Meantime, the Bush administration is under pressure from wireless and high-tech sectors to dissuade China and South Korea from mandating technical rules that discriminate against vendors from the U.S. and elsewhere. But that’s USTR’s problem, not Evans’.

Adding a new manufacturing czar at the Department of Commerce is unlikely to do the trick for Evans. The only thing that matters is that stinging 2.7 million figure, the number of private-sector jobs lost since Bush became president. It doesn’t play well on either side of the aisle when, combined with a $500 billion budget deficit and a $500 billion trade imbalance, all that’s left is thankless jobless recovery.

It could be worse for Evans.
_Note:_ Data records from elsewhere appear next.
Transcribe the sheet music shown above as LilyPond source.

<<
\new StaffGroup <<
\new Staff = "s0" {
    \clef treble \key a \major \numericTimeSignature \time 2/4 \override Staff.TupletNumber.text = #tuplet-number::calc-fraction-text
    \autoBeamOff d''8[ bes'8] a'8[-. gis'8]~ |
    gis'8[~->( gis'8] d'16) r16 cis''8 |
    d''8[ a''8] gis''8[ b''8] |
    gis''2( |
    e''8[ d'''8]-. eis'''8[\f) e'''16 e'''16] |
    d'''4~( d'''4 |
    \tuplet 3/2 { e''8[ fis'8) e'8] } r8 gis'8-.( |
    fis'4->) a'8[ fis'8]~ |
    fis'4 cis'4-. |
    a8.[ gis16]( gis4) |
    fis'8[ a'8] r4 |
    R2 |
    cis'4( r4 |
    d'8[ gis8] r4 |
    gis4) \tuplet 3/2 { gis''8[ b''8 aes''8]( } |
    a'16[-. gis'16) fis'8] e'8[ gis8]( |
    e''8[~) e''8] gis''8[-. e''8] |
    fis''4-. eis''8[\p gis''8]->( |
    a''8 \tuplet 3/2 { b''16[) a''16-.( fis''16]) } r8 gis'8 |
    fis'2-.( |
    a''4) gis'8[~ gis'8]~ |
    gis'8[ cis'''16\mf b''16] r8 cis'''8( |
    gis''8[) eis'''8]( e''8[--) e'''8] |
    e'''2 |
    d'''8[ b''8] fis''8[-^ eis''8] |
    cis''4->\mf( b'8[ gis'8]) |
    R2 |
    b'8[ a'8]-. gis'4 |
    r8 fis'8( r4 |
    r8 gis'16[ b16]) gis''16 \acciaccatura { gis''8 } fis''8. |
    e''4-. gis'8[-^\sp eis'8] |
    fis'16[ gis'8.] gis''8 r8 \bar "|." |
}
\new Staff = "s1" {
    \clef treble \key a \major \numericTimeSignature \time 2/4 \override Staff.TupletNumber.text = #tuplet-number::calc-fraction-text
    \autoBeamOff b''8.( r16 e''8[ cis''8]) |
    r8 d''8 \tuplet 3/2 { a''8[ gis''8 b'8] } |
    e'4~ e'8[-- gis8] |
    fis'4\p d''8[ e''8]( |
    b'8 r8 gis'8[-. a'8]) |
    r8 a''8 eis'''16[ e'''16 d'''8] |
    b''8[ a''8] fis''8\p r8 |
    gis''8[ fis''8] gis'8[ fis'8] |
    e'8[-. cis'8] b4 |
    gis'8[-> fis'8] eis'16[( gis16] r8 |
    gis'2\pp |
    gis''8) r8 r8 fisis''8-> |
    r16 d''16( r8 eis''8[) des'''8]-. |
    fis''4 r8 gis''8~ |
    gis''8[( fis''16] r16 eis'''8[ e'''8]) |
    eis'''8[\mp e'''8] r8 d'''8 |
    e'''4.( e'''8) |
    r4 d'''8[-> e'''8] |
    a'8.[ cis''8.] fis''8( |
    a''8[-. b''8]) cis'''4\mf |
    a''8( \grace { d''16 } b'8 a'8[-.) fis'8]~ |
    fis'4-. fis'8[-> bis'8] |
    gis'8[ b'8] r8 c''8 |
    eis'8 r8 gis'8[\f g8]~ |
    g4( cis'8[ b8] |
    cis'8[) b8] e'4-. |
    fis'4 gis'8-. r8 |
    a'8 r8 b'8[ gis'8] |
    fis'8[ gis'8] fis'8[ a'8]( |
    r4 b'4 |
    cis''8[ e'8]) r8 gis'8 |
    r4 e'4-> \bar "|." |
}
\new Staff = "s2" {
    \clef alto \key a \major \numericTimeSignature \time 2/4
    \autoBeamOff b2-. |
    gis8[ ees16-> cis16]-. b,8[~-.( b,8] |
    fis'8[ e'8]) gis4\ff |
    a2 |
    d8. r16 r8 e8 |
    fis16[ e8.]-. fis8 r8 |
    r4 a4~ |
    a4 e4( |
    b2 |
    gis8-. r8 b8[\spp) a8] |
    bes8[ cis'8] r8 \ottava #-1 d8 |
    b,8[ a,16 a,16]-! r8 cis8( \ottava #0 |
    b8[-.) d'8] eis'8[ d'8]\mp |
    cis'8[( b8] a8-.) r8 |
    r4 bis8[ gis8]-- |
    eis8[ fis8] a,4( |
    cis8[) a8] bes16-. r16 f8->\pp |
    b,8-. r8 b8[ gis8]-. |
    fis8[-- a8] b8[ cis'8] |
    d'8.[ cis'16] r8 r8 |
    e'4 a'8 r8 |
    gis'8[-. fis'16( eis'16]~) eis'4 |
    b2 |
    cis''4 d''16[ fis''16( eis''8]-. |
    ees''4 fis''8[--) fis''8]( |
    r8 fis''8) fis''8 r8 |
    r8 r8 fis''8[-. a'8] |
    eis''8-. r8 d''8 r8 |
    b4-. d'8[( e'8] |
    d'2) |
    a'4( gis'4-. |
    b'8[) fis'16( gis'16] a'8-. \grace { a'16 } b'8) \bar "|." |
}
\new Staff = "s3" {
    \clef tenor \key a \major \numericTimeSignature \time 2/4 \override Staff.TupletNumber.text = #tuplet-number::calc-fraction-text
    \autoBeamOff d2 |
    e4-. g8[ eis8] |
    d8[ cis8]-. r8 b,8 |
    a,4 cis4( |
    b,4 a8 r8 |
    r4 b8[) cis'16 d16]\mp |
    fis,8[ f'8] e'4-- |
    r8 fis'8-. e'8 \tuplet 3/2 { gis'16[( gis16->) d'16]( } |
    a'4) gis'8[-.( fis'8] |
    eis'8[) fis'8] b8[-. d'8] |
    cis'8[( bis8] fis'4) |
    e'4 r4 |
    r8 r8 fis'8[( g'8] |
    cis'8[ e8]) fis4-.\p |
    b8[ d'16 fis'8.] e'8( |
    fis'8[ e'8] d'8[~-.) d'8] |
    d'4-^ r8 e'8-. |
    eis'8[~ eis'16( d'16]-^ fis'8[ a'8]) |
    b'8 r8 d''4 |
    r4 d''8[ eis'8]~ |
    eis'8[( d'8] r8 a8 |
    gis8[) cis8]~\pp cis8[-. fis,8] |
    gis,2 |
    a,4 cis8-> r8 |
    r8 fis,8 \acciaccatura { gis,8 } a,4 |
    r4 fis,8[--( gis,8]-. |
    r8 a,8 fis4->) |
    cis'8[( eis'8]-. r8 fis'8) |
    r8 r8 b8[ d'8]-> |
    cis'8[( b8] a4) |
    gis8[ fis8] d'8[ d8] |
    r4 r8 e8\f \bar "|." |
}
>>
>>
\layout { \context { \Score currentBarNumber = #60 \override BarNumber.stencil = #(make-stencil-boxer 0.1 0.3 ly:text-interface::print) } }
The former Texas businessman is a master at defusing lawmakers’ angst with his low-key folksy, straight-talking style.

Actually it does get worse. At the White House, a nasty debate has ignited on the Bush administration’s lack of a broadband policy. It is a major-league food fight between conservatives that was started by Democrats. It all began after Sen. John Kerry (D-Mass.)-Bush’s opponent this November-Sen. Hillary Rodham Clinton (D-N.Y.) and seven other Dems urged Bush in a Jan. 16 letter to craft a national policy on broadband services.

The missive triggered a slew of letters, with conservatives bashing each other on how to respond to America’s ranking behind South Korea, the Netherlands, Denmark and others in broadband penetration.

But all the back-and-forth is pure folly, since we know-with Super Tuesday’s ruling by the D.C. Circuit as further proof-that the Supreme Court has ultimate province over broadband policy. It is heady stuff, just the kind of issue Justice Scalia might find makes for good conversation on his next hunting trip.